裴谙回复了宿舍门牌号,拿着牙杯、香皂、卫生纸和湿厕纸去解决个人生理问题和清洁问题,前后不过十多分钟,回来便看见文悦歌拎着一大堆早餐候在门外。
她肚子里饿得叽里咕噜,连忙说:“谢谢学姐。”
资依风通宵盯数据,这两天干脆住在实验室。师师则是从早上六点公寓开门,到晚上十一点门禁之间都不回宿舍的铁人。
这会儿宿舍里只有她们两个人,金色晨光照在白墙上,浅蓝色窗帘一舐一舐地翻飞。
裴谙站在镜子前,朝手心里挤了乳液,随便糊到脸上,闭着眼睛喊:“学姐你随便坐,找我什么事儿?”
文悦歌没说话,端坐椅子上,侧影清瘦伶仃。一直等到裴谙收拾完,拉来一把空凳子坐到对面,她搁在腿上的手才抽动一下,轻声问:“谙谙,你和陆总还好吗?”
“挺好的啊。”
裴谙打开早餐袋子,挑了一个牛油果三明治咬了一大口,又见四杯咖啡里,两杯热,两杯冰。一杯清咖,另外三杯不同程度的加糖加奶,诚心夸赞道:“学姐你真是面面俱到!”

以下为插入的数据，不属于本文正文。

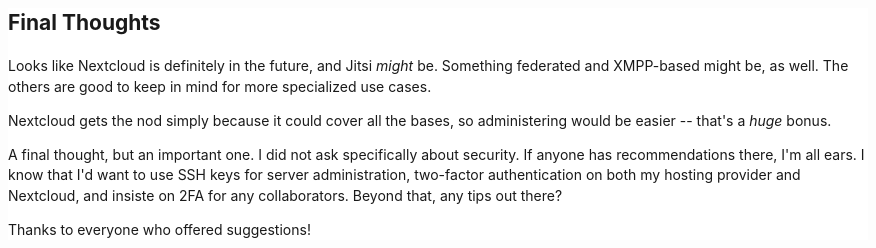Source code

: Final Thoughts 
---------------
Looks like Nextcloud is definitely in the future, and Jitsi *might* be. Something federated and XMPP-based might be, as well. The others are good to keep in mind for more specialized use cases.

Nextcloud gets the nod simply because it could cover all the bases, so administering would be easier -- that's a *huge* bonus.

A final thought, but an important one. I did not ask specifically about security. If anyone has recommendations there, I'm all ears. I know that I'd want to use SSH keys for server administration, two-factor authentication on both my hosting provider and Nextcloud, and insiste on 2FA for any collaborators. Beyond that, any tips out there?

Thanks to everyone who offered suggestions! 
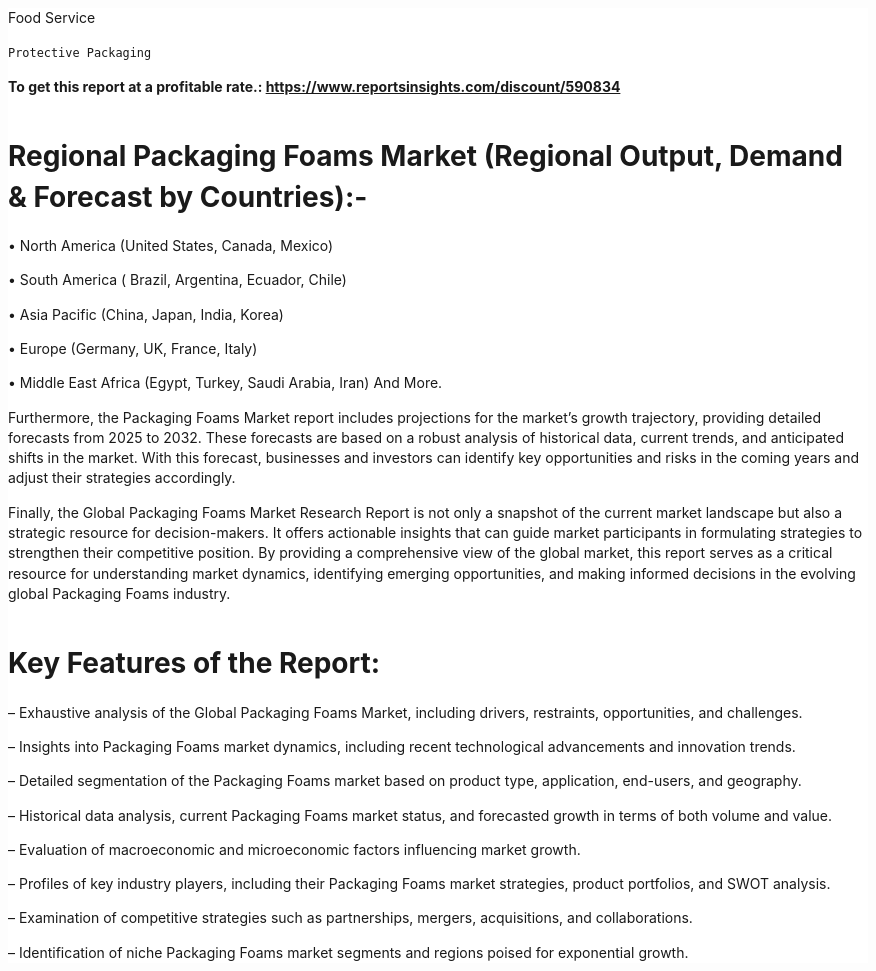Food Service

    Protective Packaging

<strong>To get this report at a profitable rate.: <a href=https://www.reportsinsights.com/discount/590834>https://www.reportsinsights.com/discount/590834</a></strong>

# <strong>Regional Packaging Foams Market (Regional Output, Demand &amp; Forecast by Countries):-</strong>

• North America (United States, Canada, Mexico)

• South America ( Brazil, Argentina, Ecuador, Chile)

• Asia Pacific (China, Japan, India, Korea)

• Europe (Germany, UK, France, Italy)

• Middle East Africa (Egypt, Turkey, Saudi Arabia, Iran) And More.

Furthermore, the Packaging Foams Market report includes projections for the market’s growth trajectory, providing detailed forecasts from 2025 to 2032. These forecasts are based on a robust analysis of historical data, current trends, and anticipated shifts in the market. With this forecast, businesses and investors can identify key opportunities and risks in the coming years and adjust their strategies accordingly.

Finally, the Global Packaging Foams Market Research Report is not only a snapshot of the current market landscape but also a strategic resource for decision-makers. It offers actionable insights that can guide market participants in formulating strategies to strengthen their competitive position. By providing a comprehensive view of the global market, this report serves as a critical resource for understanding market dynamics, identifying emerging opportunities, and making informed decisions in the evolving global Packaging Foams industry.

# <strong>Key Features of the Report:</strong>

– Exhaustive analysis of the Global Packaging Foams Market, including drivers, restraints, opportunities, and challenges.

– Insights into Packaging Foams market dynamics, including recent technological advancements and innovation trends.

– Detailed segmentation of the Packaging Foams market based on product type, application, end-users, and geography.

– Historical data analysis, current Packaging Foams market status, and forecasted growth in terms of both volume and value.

– Evaluation of macroeconomic and microeconomic factors influencing market growth.

– Profiles of key industry players, including their Packaging Foams market strategies, product portfolios, and SWOT analysis.

– Examination of competitive strategies such as partnerships, mergers, acquisitions, and collaborations.

– Identification of niche Packaging Foams market segments and regions poised for exponential growth.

文悦歌嘴角缓缓一勾,似乎是讽刺的笑意。她脸色苍白,眼下两片乌青,不复往日的光彩照人。
裴谙关切问道:“学姐你怎么了?”
文悦歌:“那天电梯里遇到的费先生,你还记得吗?”
“记得啊。”
“……”
她浅淡的嘴唇动了动,张了好几次,才艰难地说:“费先生……想要我。”
裴谙一怔,头上冒出个问号。
一大清早为什么找她聊这个?
这不是宿舍熄灯的夜谈话题吗?
如果宿舍关系不好,总有外校的闺蜜发小和高中同学之类可以打电话吧?她们俩上周才加的微信,连泛泛之交都算不上啊。
空气寂静片刻,文悦歌又抓住了她的手背:“如果方便的话,能不能请你让陆总开口帮帮我?”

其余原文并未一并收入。